What is being asked: Repeat exactly the lines of the material below that run from the "vfov_deg: 85.7" line to the "focal_mm: 300" line, including both, and do not carry over any pictures.

Information shown:
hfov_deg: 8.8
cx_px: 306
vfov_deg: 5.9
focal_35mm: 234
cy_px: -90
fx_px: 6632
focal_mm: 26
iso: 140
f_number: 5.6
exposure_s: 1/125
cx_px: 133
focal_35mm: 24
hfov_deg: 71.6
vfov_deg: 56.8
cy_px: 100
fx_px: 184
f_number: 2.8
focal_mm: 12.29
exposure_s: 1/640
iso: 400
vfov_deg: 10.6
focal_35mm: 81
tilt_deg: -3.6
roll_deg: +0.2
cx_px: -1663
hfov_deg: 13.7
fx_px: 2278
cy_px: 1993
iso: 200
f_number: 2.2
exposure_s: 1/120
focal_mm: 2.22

==

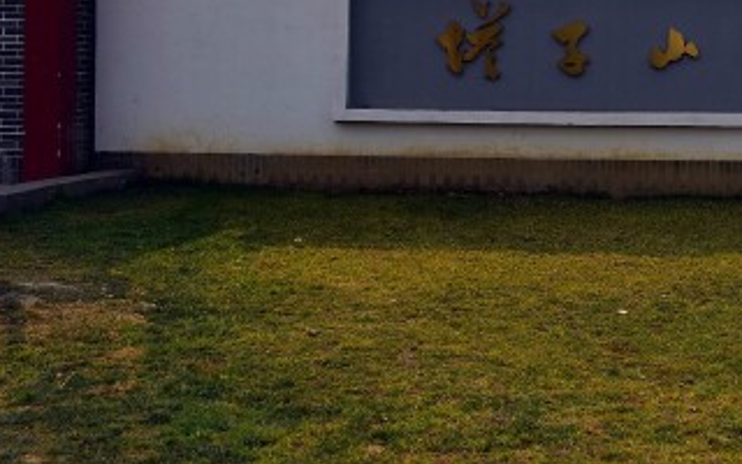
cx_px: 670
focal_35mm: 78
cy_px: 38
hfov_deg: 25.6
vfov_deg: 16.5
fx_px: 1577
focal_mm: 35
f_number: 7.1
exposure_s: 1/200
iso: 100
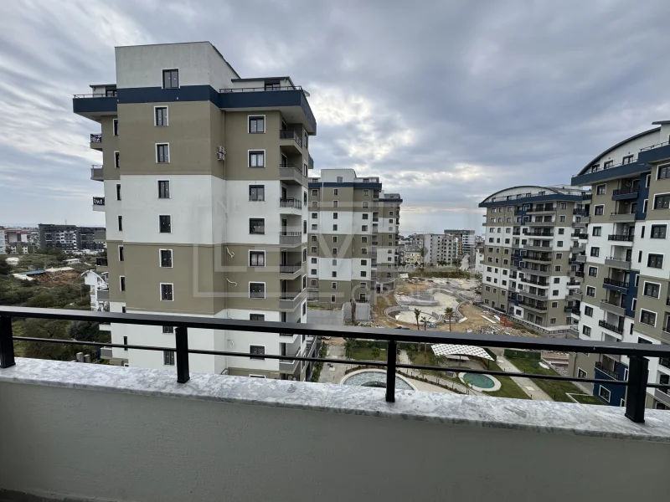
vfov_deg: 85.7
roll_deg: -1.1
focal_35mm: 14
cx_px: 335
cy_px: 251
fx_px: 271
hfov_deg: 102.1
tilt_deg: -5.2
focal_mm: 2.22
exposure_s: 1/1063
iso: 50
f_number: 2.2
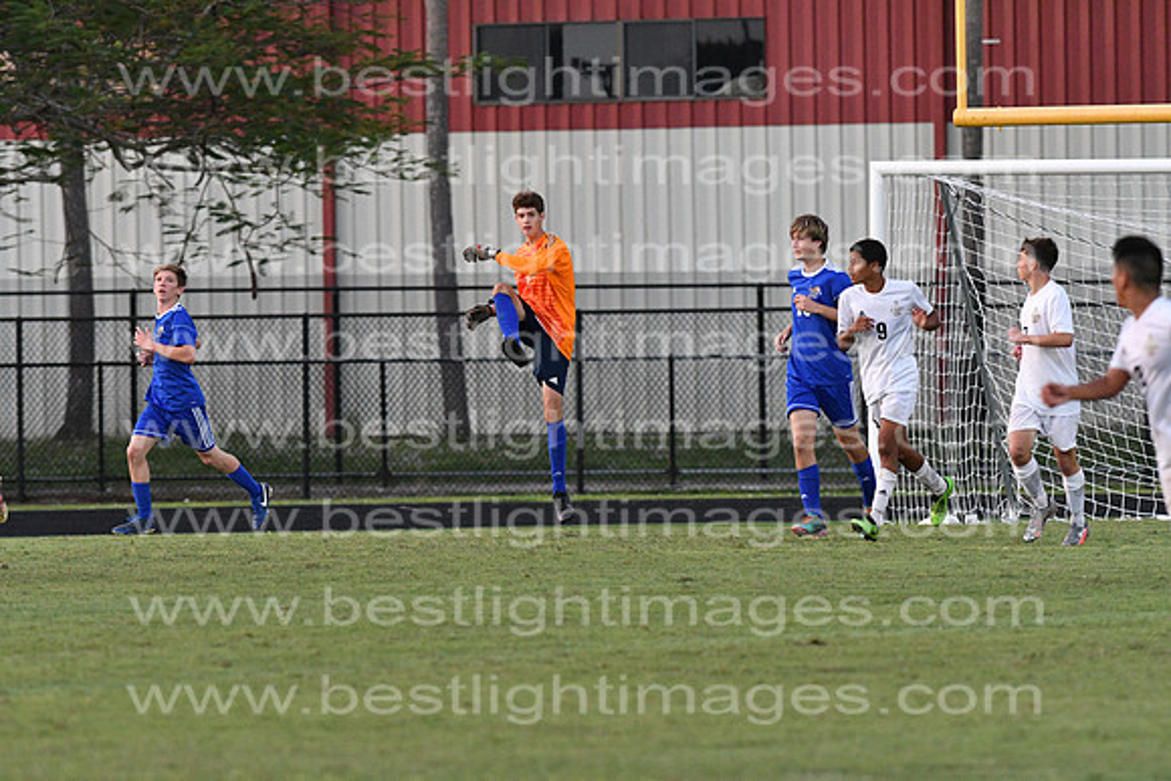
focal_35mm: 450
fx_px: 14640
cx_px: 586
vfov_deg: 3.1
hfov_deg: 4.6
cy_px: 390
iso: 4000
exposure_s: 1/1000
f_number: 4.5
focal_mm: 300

Response area:
vfov_deg: 85.7
roll_deg: -1.1
focal_35mm: 14
cx_px: 335
cy_px: 251
fx_px: 271
hfov_deg: 102.1
tilt_deg: -5.2
focal_mm: 2.22
exposure_s: 1/1063
iso: 50
f_number: 2.2
focal_35mm: 450
fx_px: 14640
cx_px: 586
vfov_deg: 3.1
hfov_deg: 4.6
cy_px: 390
iso: 4000
exposure_s: 1/1000
f_number: 4.5
focal_mm: 300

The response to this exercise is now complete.